1. NEW HOME? BUILD IT PROPERLY

While this may sound obvious, if you’re building your home, it’s helpful to ensure it’s soundproofed correctly. Make the interior walls a bit thicker and always ensure there’s proper insulation. There’s also soundproofing wall sheets you can purchase (or ask your contractor to provide it) which will help. Another great tip is to try make sure doors opening off the same hallway aren’t directly opposite each other. This will stop noise travelling between rooms when the doors are open. And of course, make sure the windows are properly glazed. This may mean investing in double or triple glazed glass to keep the outside noise out and the inside noise in.

2. DRESS THE HOUSE

Hard surfaces reflect sound waves, whereas soft surfaces absorb them. Often, the floors are the biggest problem. With floorboards, tiles and marble being popular choices for homes, the noise is not being absorbed by anything. If you don’t want to lay carpet, put down some rugs to help with the acoustics. You’ll be amazed at the difference. Dressing your windows correctly will also be a huge help. Heavy fabrics can be great to keep noise in rooms such as home theatres and rooms where music is played or practised loudly. Also, an empty house is a noisy house. Sound reverberates around an empty room so popping in some furniture is a great way to reduce noise.

3. CONTAIN THE NOISE

Yes, open-plan houses are wonderful, but not all the time. Having a home cinema in an open section is not ideal, neither is practising an instrument loudly or using power tools. Creating a dedicated room for your hobbies is the perfect way to satisfy everyone – you get to enjoy what you love most and the rest of the family won’t suffer. When it comes to these rooms, it’s crucial to follow the sound-proofing rules – a solid door, glazed windows, carpet for a home cinema or a rug at the very least for band practice and proper insulation.

4. USE SOUNDPROOFING MATERIALS

Other than insulation, solid doors and proper walls, there are some soundproofing materials you can use to help keep the noise contained. For example, you can use sound-deadening coverings on the ceiling and walls so that the noise is absorbed, rather than bouncing around the place.

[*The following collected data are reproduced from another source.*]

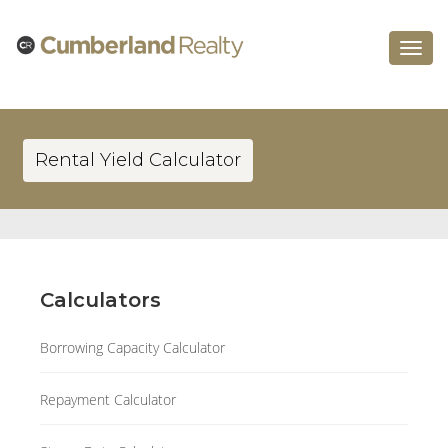
Toggle
navigat
Rental Yield Calculator
Calculators
Borrowing Capacity Calculator
Repayment Calculator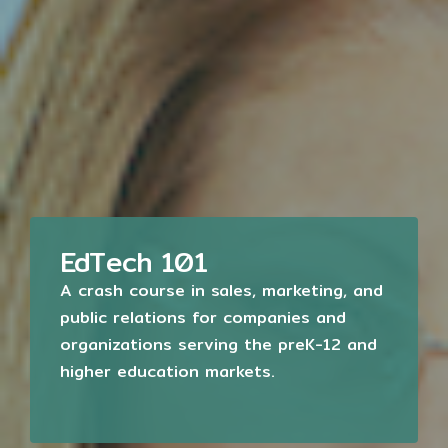
EdTech 101
A crash course in sales, marketing, and
public relations for companies and
organizations serving the preK-12 and
higher education markets.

Additionally, furnish the room so the noise stays inside. If your home cinema backs onto the living room, popping the screen on the common wall rather than the speakers will add another layer of sound protection. Alternatively, you can line that wall with bookshelves to display your fantastic DVD and CD collection. Again, this creates another barrier so the noise cannot travel through.

5. CHECK THE DOORS

Most homes are built with hollow-core doors for the interior, which aren’t that great at keeping sound contained. For the rooms that are going to be the noisiest, invest in some solid doors. Remember, this goes for the garage as well. Often, the garage becomes the workshop or the band practice space, and garage doors aren’t known for being great at keeping the sound in to avoid disturbing the neighbours. Investigate whether you can get a more solid garage door to help with this, some may even have in-built insulation and additional layers to help with the noise.